:: Records for this exercise ::

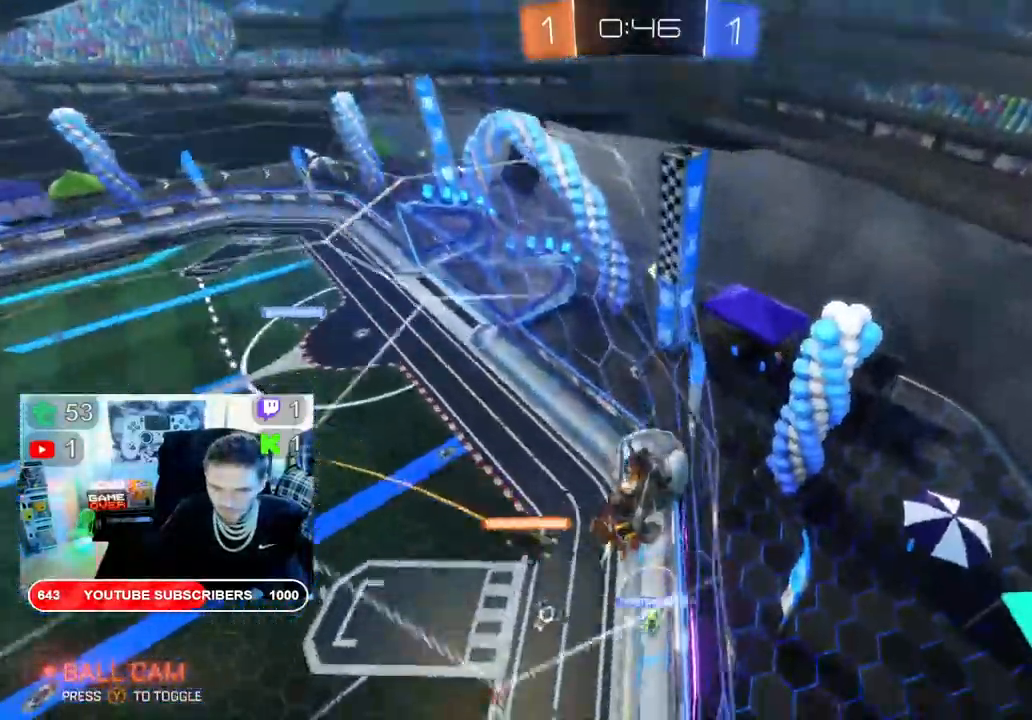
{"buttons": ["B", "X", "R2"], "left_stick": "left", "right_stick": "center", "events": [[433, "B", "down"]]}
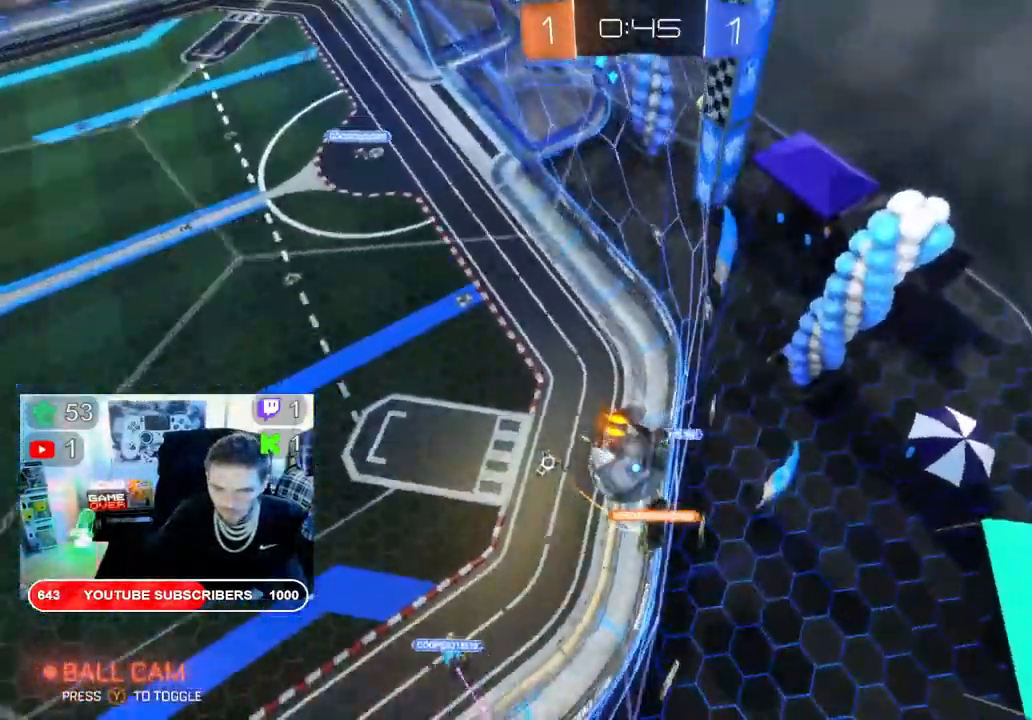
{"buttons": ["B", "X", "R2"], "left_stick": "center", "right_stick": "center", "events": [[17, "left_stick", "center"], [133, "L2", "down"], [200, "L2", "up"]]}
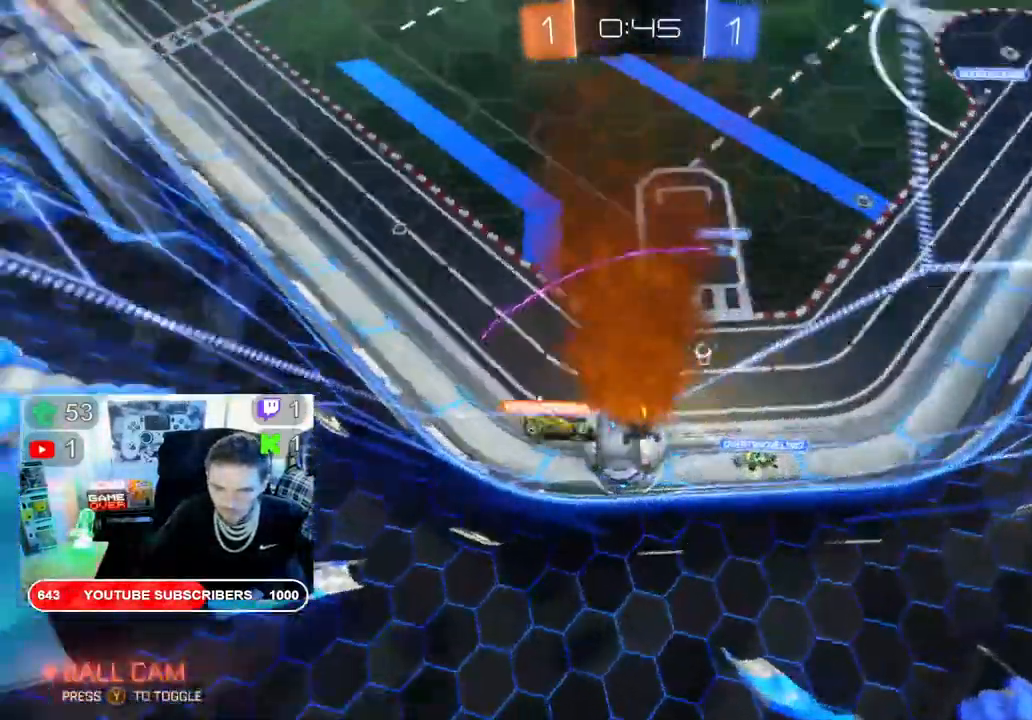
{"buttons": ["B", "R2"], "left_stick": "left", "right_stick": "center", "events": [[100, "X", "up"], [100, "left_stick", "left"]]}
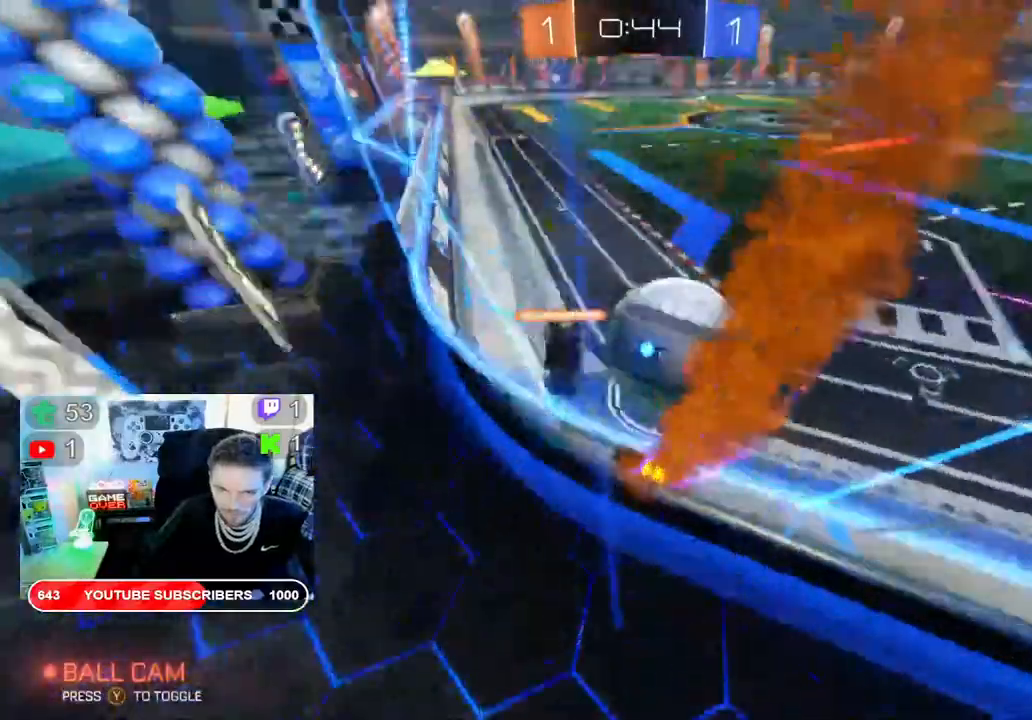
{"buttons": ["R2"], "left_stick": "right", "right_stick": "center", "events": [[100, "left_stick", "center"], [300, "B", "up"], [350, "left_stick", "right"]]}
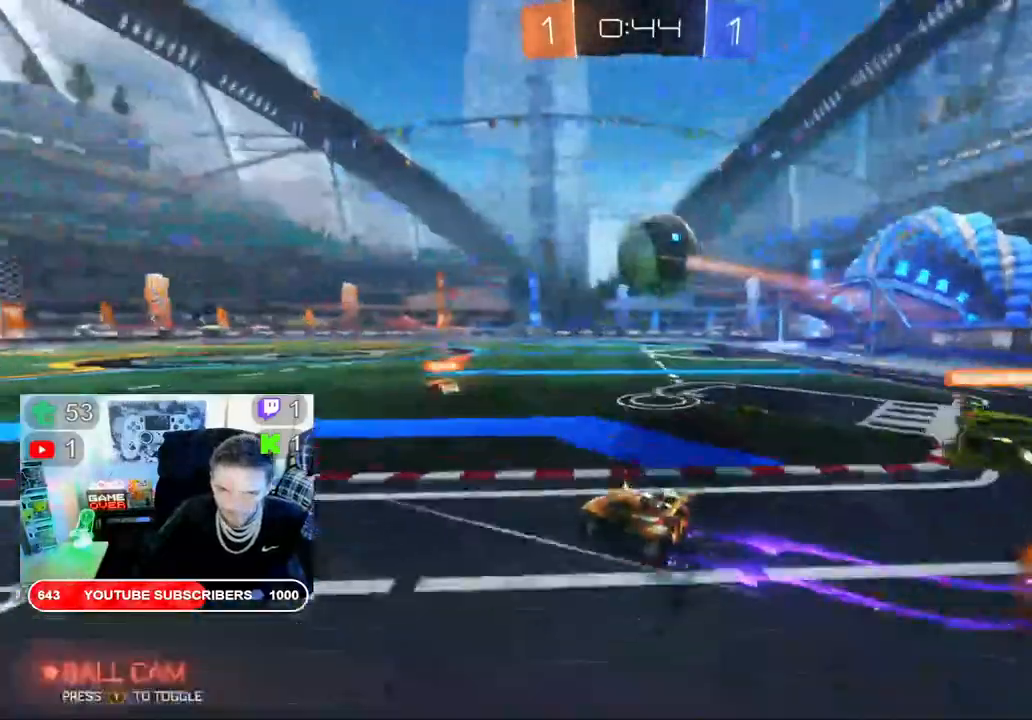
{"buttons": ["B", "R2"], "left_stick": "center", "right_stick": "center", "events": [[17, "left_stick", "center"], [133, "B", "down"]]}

:::

What to work on => Output the entries above verbatim. Omit the images.

Response to the exercise =>
{"buttons": ["B", "X", "R2"], "left_stick": "left", "right_stick": "center", "events": [[433, "B", "down"]]}
{"buttons": ["B", "X", "R2"], "left_stick": "center", "right_stick": "center", "events": [[17, "left_stick", "center"], [133, "L2", "down"], [200, "L2", "up"]]}
{"buttons": ["B", "R2"], "left_stick": "left", "right_stick": "center", "events": [[100, "X", "up"], [100, "left_stick", "left"]]}
{"buttons": ["R2"], "left_stick": "right", "right_stick": "center", "events": [[100, "left_stick", "center"], [300, "B", "up"], [350, "left_stick", "right"]]}
{"buttons": ["B", "R2"], "left_stick": "center", "right_stick": "center", "events": [[17, "left_stick", "center"], [133, "B", "down"]]}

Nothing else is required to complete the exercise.